Indeed, a seeming crackdown on corruption in Russia appears to be in the offing. The most famous case in recent times was the November 2016 arrest of Alexei Ulyukaev, then minister for economic development of the Russian Federation. Uluykaev was arrested for allegedly receiving a $2 million gift in exchange for his support for the attempted acquisition of Bashneft by Rosneft, run by Igor Sechin. The bribe was presented to Ulyukaev on November 14, while the suspect had been under surveillance by the FSB for an entire year. Ulyukaev’s detention was noteworthy not just because it represented the first recent arrest of a sitting Russian minister but also because it purportedly revealed infighting by the Russian elite between the liberal and statist camps (see EDM, November 17, 2016). Although, Ulyukaev’s arrest was initially understood as overt evidence of internal maneuvering between elite groups, later government investigations like the case of the Sochi perinatal clinic may point toward another explanation. Together, these cases suggest that the state’s apparent increasingly rigid stance against corruption is actually turning into a political resource for President Putin. Part of Putin’s ability to successfully mediate between the competing camps in the Kremlin is due to his public appeal and aura of popularity among the Russian population.
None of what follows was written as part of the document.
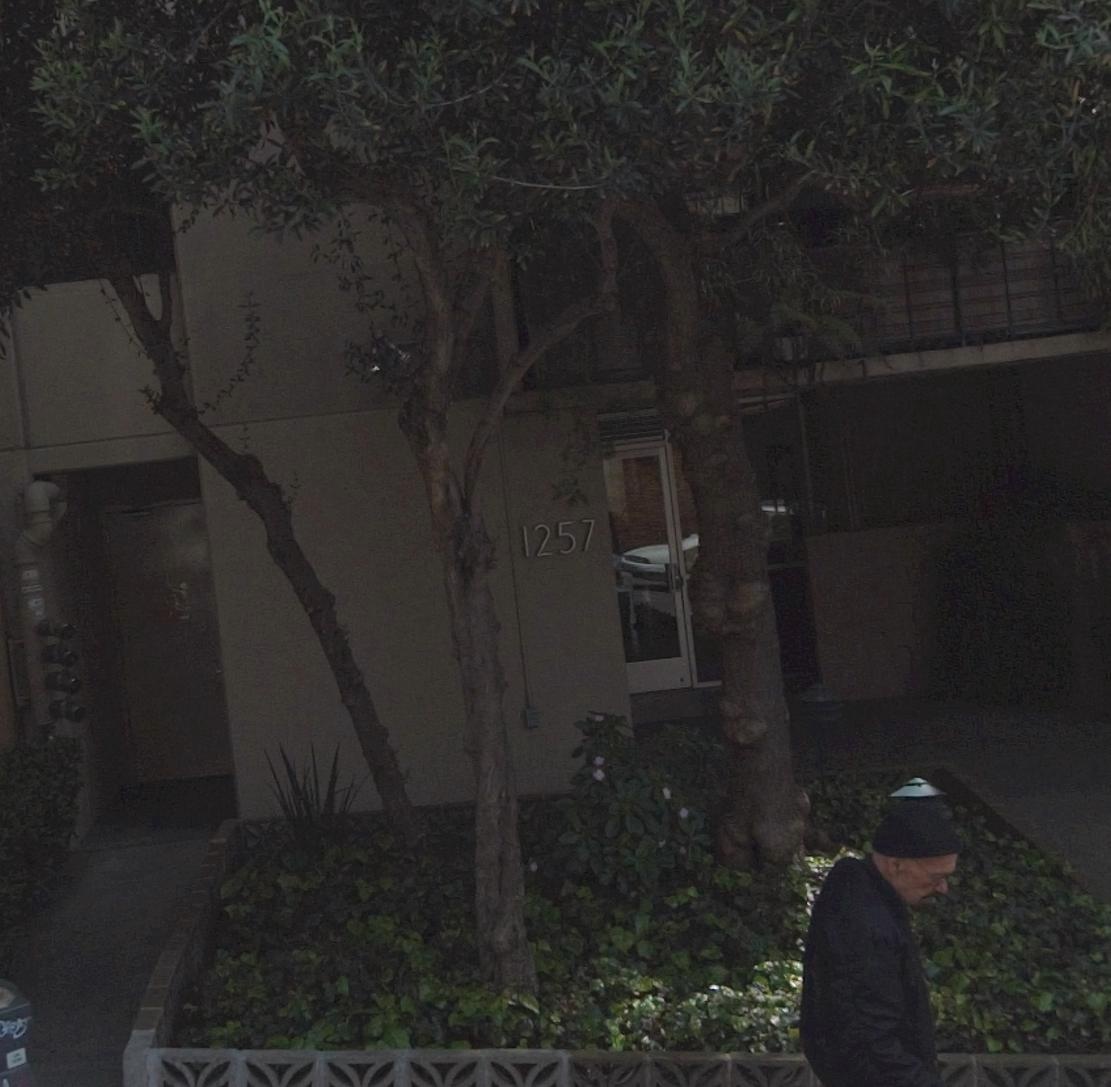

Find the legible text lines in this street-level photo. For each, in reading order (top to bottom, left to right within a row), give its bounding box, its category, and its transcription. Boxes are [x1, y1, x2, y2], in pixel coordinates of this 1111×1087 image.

But this also lends his regime greater legitimacy when it takes the form of high-profile legal cases (Hutcheson & Petersson, “Shortcut to Legitimacy: Popularity in Putin’s Russia” Europe-Asia Studies 2016, volume 68 issue 7). Highly publicized anti-corruption prosecutions go a long way toward realizing the “good Tsar, bad boyars” explanation for problems in Russia such as the economic crisis. If this explanation is correct, one can expect to see more high-visibility prosecutions throughout the Russian Federation in the months ahead.